Chez nous, en 2012, les 20% les plus riches détenaient plus des deux tiers (67,4%) de la richesse, alors que les 20% les plus pauvres ne possédaient à peu près rien du tout. Et au Canada, en 1998, la rémunération des patrons des 60 plus grandes entreprises canadiennes cotées en bourse était en moyenne 60 fois le salaire médian. En 2010, elle était de 150 fois ce même salaire. On dit que c’est un record du monde.
J’ai ma petite idée sur ce que dirait Aristote…
Ah! J’allais oublier. Notre plus grave externalité négative? Le réchauffement climatique anthropique, bien entendu…
Et pourtant…il tourne! (Le monde)…quand même incroyable, vu l’état des choses!
Merci pour ce billet. Et j’ajouterais à la liste des choses que les économistes ne calculent pas : le coût inestimable que procure la nature dans notre économie. À titre d’exemple, quelles seraient les conséquences économiques sur l’industrie agroalimentaire et en bout de ligne sur le coût de la vie si, demain matin, il n’existait plus aucune abeille sur la terre pour assurer la polénisation des plantes que l’on consomme? Et ce n’est que petit exemple. Nous prenons tellement de choses pour acquises.
Merci pour cette chronique. Elle fait du bien. J’ajouterais à la liste des choses que les économistes omettent de calculer dans leur système, c’est la valeur que la nature injecte dans le système et qui n’est jamais pris en compte comme si elle nous était acquise. Prenons l’exemples des abeilles. Imaginez un seul instant le coût que cela représenterait sur l’industrie agroalimentaire et forcément sur le coût de la vie si, demain matin, les abeilles disparassaient d’un seul coup. Plus d’agent polénisateur. Niet. Et ce n’est qu’un exemple tout simple.

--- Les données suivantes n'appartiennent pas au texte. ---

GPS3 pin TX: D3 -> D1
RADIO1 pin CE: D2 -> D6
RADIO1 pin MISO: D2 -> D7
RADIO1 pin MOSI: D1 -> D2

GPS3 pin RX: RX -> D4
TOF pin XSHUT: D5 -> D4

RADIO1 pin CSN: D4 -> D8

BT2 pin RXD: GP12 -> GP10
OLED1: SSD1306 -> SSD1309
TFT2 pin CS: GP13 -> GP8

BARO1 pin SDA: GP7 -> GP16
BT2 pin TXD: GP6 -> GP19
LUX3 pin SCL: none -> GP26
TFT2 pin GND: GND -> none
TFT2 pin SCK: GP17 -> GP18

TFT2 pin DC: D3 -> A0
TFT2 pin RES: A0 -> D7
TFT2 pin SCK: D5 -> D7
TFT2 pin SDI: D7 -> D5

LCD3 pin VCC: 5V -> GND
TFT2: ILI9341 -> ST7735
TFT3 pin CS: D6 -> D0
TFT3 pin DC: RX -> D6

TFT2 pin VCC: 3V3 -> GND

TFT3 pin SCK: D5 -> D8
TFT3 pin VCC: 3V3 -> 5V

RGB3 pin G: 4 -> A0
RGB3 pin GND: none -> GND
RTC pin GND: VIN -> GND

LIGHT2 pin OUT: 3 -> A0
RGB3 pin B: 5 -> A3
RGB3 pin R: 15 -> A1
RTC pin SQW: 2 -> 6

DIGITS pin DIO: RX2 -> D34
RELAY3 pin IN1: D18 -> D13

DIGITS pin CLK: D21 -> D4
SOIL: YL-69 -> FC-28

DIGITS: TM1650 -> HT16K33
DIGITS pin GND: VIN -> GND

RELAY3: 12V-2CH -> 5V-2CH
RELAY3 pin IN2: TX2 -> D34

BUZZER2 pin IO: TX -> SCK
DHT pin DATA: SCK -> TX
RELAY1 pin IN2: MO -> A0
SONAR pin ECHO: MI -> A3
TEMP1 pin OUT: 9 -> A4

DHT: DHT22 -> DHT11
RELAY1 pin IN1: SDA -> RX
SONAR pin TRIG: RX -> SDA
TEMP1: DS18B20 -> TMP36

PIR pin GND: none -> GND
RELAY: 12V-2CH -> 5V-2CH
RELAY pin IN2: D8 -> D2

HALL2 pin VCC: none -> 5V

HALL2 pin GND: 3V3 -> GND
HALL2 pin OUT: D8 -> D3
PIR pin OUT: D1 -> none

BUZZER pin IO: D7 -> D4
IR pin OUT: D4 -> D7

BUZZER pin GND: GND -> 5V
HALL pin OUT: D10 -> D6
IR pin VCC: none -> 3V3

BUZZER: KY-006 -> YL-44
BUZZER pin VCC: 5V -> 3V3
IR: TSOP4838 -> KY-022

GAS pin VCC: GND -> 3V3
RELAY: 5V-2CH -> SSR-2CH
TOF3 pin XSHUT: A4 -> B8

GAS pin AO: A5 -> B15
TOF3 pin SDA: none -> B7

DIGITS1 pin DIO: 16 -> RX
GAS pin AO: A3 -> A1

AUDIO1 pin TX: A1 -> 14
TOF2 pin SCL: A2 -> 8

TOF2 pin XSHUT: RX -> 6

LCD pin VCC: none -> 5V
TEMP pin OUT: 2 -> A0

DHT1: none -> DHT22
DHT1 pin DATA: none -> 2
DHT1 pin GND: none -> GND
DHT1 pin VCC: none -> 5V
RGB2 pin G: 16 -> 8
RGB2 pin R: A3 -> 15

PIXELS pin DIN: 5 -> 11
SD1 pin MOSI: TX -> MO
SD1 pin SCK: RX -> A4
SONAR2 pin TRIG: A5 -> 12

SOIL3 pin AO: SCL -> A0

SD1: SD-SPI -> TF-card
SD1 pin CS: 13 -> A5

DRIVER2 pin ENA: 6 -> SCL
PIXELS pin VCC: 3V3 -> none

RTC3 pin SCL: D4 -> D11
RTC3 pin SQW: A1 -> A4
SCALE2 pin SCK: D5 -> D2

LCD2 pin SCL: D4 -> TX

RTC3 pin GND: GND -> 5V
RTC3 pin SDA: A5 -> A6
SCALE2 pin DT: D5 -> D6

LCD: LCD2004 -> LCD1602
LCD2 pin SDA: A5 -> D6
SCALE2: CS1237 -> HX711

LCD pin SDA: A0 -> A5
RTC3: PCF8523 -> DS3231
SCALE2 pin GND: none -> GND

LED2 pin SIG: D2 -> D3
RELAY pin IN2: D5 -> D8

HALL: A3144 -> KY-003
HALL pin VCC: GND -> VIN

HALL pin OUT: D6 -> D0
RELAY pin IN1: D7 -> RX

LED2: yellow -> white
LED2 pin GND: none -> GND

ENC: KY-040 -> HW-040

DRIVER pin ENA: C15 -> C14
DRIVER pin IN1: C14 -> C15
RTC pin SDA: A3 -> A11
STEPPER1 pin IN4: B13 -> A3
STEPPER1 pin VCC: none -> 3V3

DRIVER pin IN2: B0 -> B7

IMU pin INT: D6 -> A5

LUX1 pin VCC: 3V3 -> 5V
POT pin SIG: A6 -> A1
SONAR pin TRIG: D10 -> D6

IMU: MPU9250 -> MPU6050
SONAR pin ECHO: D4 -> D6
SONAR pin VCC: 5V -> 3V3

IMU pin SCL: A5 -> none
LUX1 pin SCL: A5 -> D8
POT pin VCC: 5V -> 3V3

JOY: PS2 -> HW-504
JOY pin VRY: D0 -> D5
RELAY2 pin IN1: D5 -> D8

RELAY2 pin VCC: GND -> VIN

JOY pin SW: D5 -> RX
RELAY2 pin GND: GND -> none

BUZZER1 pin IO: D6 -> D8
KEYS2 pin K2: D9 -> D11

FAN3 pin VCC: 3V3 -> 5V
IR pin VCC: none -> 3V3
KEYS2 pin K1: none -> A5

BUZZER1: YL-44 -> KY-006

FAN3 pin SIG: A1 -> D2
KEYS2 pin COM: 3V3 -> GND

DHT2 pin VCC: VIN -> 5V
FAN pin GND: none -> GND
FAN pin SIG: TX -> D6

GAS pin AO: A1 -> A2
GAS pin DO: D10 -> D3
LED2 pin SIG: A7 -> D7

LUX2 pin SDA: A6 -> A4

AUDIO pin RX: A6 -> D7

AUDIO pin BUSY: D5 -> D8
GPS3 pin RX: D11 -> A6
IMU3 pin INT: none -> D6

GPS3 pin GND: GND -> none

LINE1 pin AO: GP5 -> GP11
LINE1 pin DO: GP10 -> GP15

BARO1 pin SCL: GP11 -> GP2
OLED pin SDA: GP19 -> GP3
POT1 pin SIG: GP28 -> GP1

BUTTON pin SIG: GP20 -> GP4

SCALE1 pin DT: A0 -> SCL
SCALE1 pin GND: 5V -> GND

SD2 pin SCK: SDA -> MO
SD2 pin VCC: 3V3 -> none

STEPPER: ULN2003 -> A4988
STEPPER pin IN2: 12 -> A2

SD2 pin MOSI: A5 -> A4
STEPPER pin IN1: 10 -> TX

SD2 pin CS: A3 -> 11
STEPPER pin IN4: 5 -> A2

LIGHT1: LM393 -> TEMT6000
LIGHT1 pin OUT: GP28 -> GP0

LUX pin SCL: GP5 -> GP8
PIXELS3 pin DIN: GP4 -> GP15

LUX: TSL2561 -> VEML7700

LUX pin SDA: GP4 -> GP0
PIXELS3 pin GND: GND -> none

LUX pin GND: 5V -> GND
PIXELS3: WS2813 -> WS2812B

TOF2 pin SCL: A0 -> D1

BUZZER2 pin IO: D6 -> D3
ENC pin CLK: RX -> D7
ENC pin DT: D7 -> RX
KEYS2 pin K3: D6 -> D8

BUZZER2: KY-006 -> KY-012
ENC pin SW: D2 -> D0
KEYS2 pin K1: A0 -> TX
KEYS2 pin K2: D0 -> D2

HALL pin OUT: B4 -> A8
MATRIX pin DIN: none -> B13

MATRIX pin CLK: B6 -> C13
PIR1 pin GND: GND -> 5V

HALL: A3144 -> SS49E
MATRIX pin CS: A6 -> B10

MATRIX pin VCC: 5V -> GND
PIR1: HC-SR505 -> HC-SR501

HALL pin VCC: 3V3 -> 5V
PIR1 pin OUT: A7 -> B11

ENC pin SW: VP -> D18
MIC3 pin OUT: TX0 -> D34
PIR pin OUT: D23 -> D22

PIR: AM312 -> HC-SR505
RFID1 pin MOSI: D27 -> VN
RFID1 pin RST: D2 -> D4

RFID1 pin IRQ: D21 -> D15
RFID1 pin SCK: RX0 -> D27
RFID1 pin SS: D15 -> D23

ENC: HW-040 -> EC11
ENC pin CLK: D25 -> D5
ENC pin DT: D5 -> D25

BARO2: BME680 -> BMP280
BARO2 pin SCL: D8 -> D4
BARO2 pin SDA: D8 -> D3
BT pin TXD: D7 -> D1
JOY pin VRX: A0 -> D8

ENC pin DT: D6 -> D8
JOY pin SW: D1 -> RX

M. Baillargeon fustige ces «gens qui refusent la discipline du marché quand elle leur est défavorable, et qui se réfugient alors dans les jupes des fonds publics.» Une façon comme une autre de reconnaître le socialisme pour ce qu’il est en réalité. Cette phrase du chroniqueur – à laquelle je souscris sans réserve – illustre bien l’inconséquence d’une certaine rhétorique antilibérale et confirme le diagnostic du sociologue français Raymond Boudon: «Sans nécessairement le savoir, les antilibéraux reprochent surtout aux sociétés libérales d’être infidèles aux principes du libéralisme. Les antilibéraux se recrutent pour une large part parmi ceux qui se désolent que le programme libéral ne soit pas mieux réalisé» («Pourquoi les intellectuels n’aiment pas le libéralisme», Paris: Odile Jacob, 2004, p. 207).